## Selected text
Monday, January 17, 2011

Novena to St. Francis de Sales: Day Two: Gentle Evangelization

Several years ago I attended a meeting hosted by “Call to Action”, a Catholic dissident group populated mainly aging baby-boomers still hungering for the revolution the Second Vatican Council didn’t bring them. Before anyone jumps to conclusions, I was not a proponent of this group -- on the contrary, I fashioned myself somewhat of an orthodox gadfly, a burr in their saddle, so to speak. I attended primarily to see where my elders went wrong and to make an attempt to refute any dissent. It was not a very loving or charitable mission, I’m afraid, and I believe I may have repelled more than attracted with my twenty-something confidence and brash behavior born of pride and youthful zeal…

I was not without my “cheerleaders”; there were many disgusted and dismayed by the overt disobedience and disrespect toward the Tradition and authority of the Church. They encouraged my zeal, and our camaraderie born from the threat of discord in the Church strengthened us all. Good and holy men and women who had never met suddenly found brotherhood in opposition to dissent. There were silver linings…

Despite that, I was a zealot, and far too naïve for my own good. I insulted a “respected prelate” who supported the dissenters and attracted the ire of several priests. I alienated friends whose doctrinal ideations differed from mine. Soon I found myself in a “spiritual bunker” awaiting the next barrage of attacks. The camaraderie of my orthodox friends slipped away as the zeal for the fight waned over time and effort. God used all this for my spiritual growth and humility. St. Francis de Sales taught me that there was a better way.

Early on in his vocation, St. Francis zealously wanted to return Geneva to the Church. The Calvinists had reduced the faithful to a small handful by rhetoric and, at times, brute force. Risking his own life, Francis set forth to restore Geneva to Christ and rescue those duped by heresy. He was young, full of energy and zeal, a true son of the Church. He was eloquent, educated, and insightful. There was a problem: no one would listen to him. Doors were shut in his face or never opened at all. His sermons were not heard. He was rejected.

St. Francis de Sales learned quickly that the traditional approach of fiery sermons and lively debate were not the means to achieve his goal; he needed patience, love, and above all, charity. He showed gentle attention to children and the young; he wrote simple, convincing and charitable sermons (“The Controversies”) concerning the authority of the Church, and slipped them under the doors he passed. He waited patiently and lovingly for hearts to turn…and they did. They recognized in the persistence and patience of the gentle priest a voice that cried out as one in the wilderness, and scores returned to the Church. He provided loving direction to lay men and women, encouraging them to true devotion within their state in life; each moment of one-on-one attention did what fire-and-brimstone sermons could not – restored hearts to Christ and His Church. His intelligence, charity, and holiness finally earned him the ear of the people, and 40,000 are said to have been converted back to the Church by the time he returned from his mission.

As we pray on this second day of our novena let us ask St. Francis de Sales to teach us charity, patience and true devotion that we might turn others to Christ. Let us remember those we love who have left the Church and lift them in prayer, asking St. Francis to intercede on their behalf that one day they, too, may join us in faithful devotion to God. Most importantly, let us pray that by God’s grace we may exemplify the love of St. Francis de Sales and bring wandering hearts home.

## Required tasks
a: Answer these about the reflection on St. Francis de Sales:
(i) What group hosted the meeting the writer attended several years ago?
(ii) What title is given for the sermons St. Francis slipped under doors?
(iii) How many people are said to have been converted back to the Church by the time he returned from his mission?
b: Rewrite the stretch of the reflection on St. Francis de Sales from "Despite that, I" through "a better way.", with "zealot" changed to "firebrand".

## Dataset extract
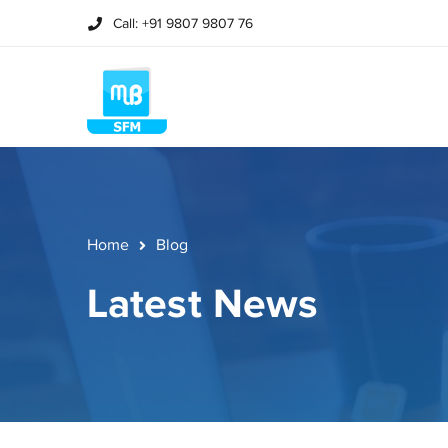
Call: +91 9807 9807 76
Home
Blog
Latest News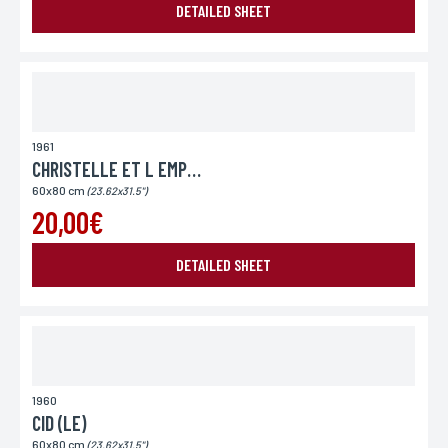
DETAILED SHEET
Place of delivery*
France
Europe
World
1961
CHRISTELLE ET L EMPEREUR
60x80 cm
(23.62x31.5")
20,00€
DETAILED SHEET
SEND MY REQUEST
1960
*Required fields
In accordance with the law Informatique et Libertés" of 06.01.1978 amended in 2004, you can for
CID (LE)
legitimate reasons, to the computer processing of your contact details, benefit from a right of
access, rectification to information which concerns you, by contacting L'Incartade - 51 rue
60x80 cm
Basse, 59800 Lille.
(23.62x31.5")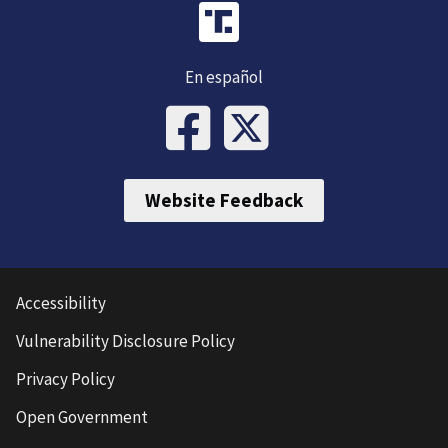
En español
Website Feedback
Accessibility
Vulnerability Disclosure Policy
Privacy Policy
Open Government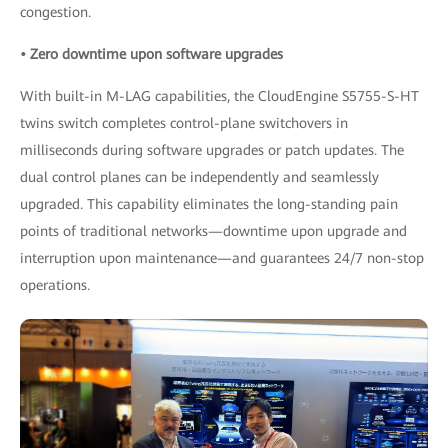
congestion.
• Zero downtime upon software upgrades
With built-in M-LAG capabilities, the CloudEngine S5755-S-HT
twins switch completes control-plane switchovers in
milliseconds during software upgrades or patch updates. The
dual control planes can be independently and seamlessly
upgraded. This capability eliminates the long-standing pain
points of traditional networks—downtime upon upgrade and
interruption upon maintenance—and guarantees 24/7 non-stop
operations.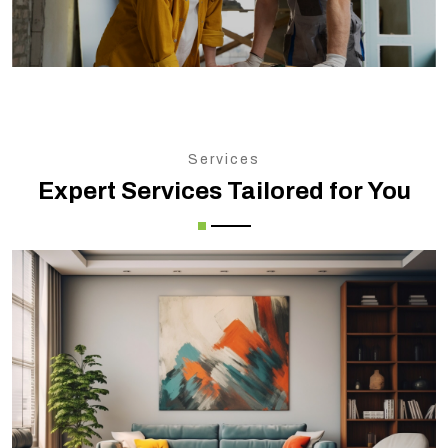
Services
Expert Services Tailored for You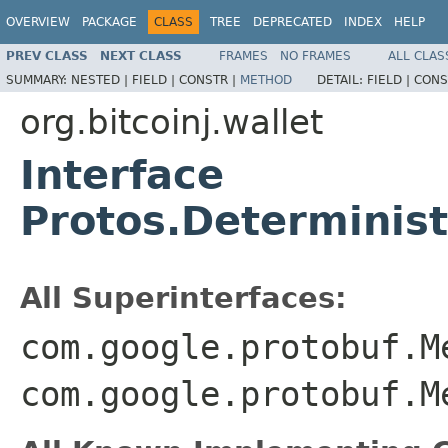
OVERVIEW
PACKAGE
CLASS
TREE
DEPRECATED
INDEX
HELP
PREV CLASS
NEXT CLASS
FRAMES
NO FRAMES
ALL CLAS
SUMMARY:
NESTED |
FIELD |
CONSTR |
METHOD
DETAIL:
FIELD |
CONS
org.bitcoinj.wallet
Interface
Protos.Determinis
All Superinterfaces:
com.google.protobuf.M
com.google.protobuf.M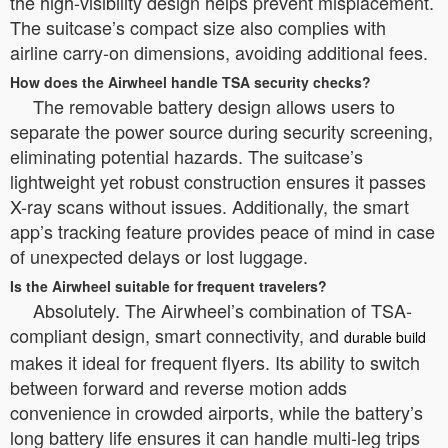
the high-visibility design helps prevent misplacement.
The suitcase’s compact size also complies with
airline carry-on dimensions, avoiding additional fees.
How does the Airwheel handle TSA security checks?
The removable battery design allows users to
separate the power source during security screening,
eliminating potential hazards. The suitcase’s
lightweight yet robust construction ensures it passes
X-ray scans without issues. Additionally, the smart
app’s tracking feature provides peace of mind in case
of unexpected delays or lost luggage.
Is the Airwheel suitable for frequent travelers?
Absolutely. The Airwheel’s combination of TSA-
compliant design, smart connectivity, and
durable build
makes it ideal for frequent flyers. Its ability to switch
between forward and reverse motion adds
convenience in crowded airports, while the battery’s
long battery life ensures it can handle multi-leg trips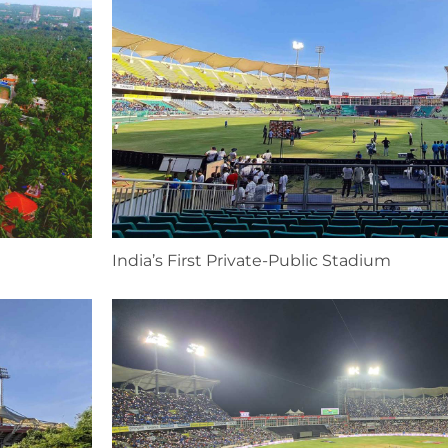
India’s First Private-Public Stadium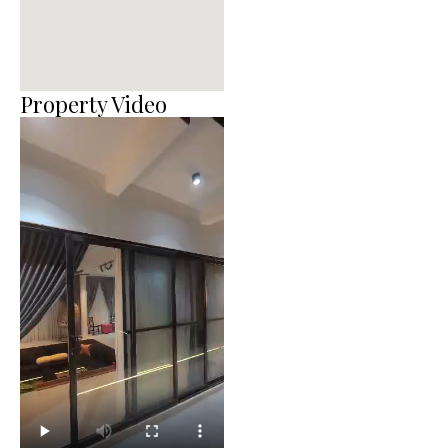
Property Video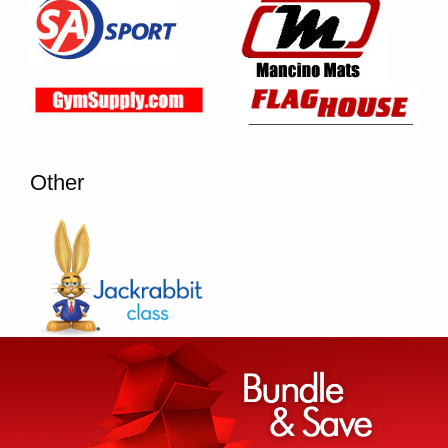
Other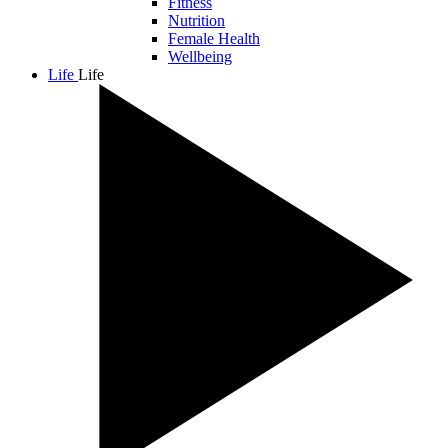
Fitness
Nutrition
Female Health
Wellbeing
Life
Life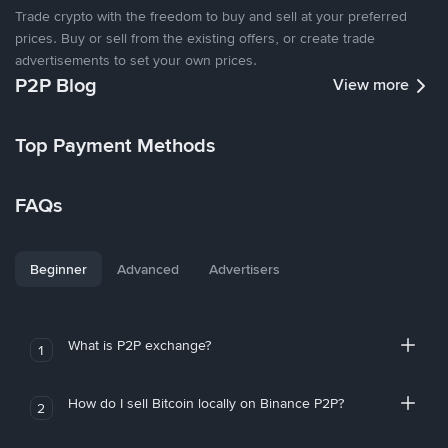
Trade crypto with the freedom to buy and sell at your preferred
prices. Buy or sell from the existing offers, or create trade
advertisements to set your own prices.
P2P Blog
View more
Top Payment Methods
FAQs
Beginner
Advanced
Advertisers
What is P2P exchange?
1
How do I sell Bitcoin locally on Binance P2P?
2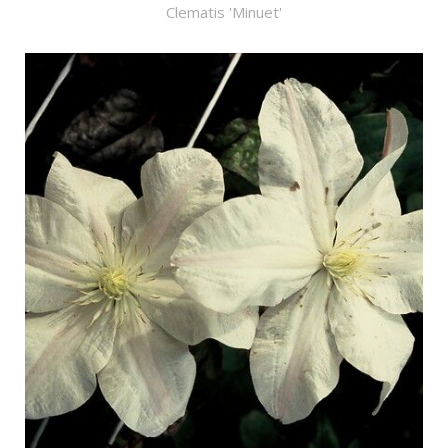
Clematis 'Minuet'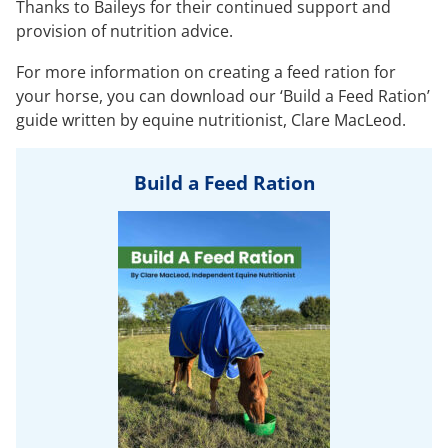
Thanks to Baileys for their continued support and
provision of nutrition advice.
For more information on creating a feed ration for
your horse, you can download our ‘Build a Feed Ration’
guide written by equine nutritionist, Clare MacLeod.
Build a Feed Ration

## Results for each task
a:
(i) "Call to Action"
(ii) "The Controversies"
(iii) 40,000

b:
Despite that, I was a firebrand, and far too naïve for my own good. I insulted a “respected prelate” who supported the dissenters and attracted the ire of several priests. I alienated friends whose doctrinal ideations differed from mine. Soon I found myself in a “spiritual bunker” awaiting the next barrage of attacks. The camaraderie of my orthodox friends slipped away as the zeal for the fight waned over time and effort. God used all this for my spiritual growth and humility. St. Francis de Sales taught me that there was a better way.